I need to show every automorphism of a tree fixes an edge or a vertex. I am aware of the classic inductive proofs of this fact, but I wanted to try this algebraically. I am fairly new to graph theory so I am not sure if this is a valid method.
Consider Tree $T = (V,E)$. Then an Automorphism of $T$ can be represented by permutation cycles of the vertices or a permutation cycle of edges. Since a tree has $v$ vertices and $v-1$ edges $\implies$ either the permutation of edges or the permutation of vertices must be even depending on $v$. But of course, every even permutation is a product of $3-cycles$.
It can easily be checked by hand or by a computer that any permutation of a $3-cycle$ of vertices of $T$ fixes a vertex or edge. Similarly, a $3-cycle$ of edges of $T$ fixes an edge or a vertex. So, since any automorphism of $T$ can be written as a product of $3-cycles$, then $T$ must fix an edge or vertex.

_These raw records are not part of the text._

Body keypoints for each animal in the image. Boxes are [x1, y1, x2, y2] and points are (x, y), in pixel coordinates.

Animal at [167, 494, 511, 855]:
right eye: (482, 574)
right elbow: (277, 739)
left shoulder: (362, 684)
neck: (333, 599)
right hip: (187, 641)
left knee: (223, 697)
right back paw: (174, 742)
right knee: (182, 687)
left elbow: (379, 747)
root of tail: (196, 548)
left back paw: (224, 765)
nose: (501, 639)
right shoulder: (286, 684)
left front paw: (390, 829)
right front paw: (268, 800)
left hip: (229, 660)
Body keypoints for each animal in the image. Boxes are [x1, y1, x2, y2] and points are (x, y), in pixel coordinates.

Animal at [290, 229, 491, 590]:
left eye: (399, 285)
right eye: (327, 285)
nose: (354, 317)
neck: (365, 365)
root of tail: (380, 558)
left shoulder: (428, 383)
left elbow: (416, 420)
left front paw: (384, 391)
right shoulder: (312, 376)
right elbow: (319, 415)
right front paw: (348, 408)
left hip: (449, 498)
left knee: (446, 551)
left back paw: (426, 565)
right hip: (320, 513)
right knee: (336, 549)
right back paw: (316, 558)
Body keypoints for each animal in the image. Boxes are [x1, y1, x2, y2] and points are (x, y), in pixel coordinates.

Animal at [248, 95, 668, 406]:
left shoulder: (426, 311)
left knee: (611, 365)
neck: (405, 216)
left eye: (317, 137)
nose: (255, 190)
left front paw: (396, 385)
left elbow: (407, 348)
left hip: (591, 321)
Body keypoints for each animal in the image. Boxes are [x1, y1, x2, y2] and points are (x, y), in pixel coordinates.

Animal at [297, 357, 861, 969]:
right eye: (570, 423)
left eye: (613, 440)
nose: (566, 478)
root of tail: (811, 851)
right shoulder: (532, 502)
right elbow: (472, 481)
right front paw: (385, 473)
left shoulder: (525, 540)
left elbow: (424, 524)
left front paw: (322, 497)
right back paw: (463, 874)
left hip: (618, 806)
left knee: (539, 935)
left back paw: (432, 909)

Any help showing if this is valid, or why it is invalid would be greatly appreciated.
It is not fair to conclude that because one of $|V|$ or $|E|$ is even, the permutation of either $V$ or $E$ must be even.
For example, consider the tree
and consider the automorphism that swaps $a,b$ (leaving $c,d,e$ fixed). This is an odd permutation of the vertices (because two vertices are swapped), and also an odd permutation of the edges (because the edges $ae, be$ are swapped, leaving the other edges alone).
Even a permutation of an even set with no fixed points can be odd. For example, we can permute $\{1,2,3,4\}$ by $(1\;2)\;(3\;4)$ (an even permutation) or by $(1\;2\;3\;4)$ (an odd permutation).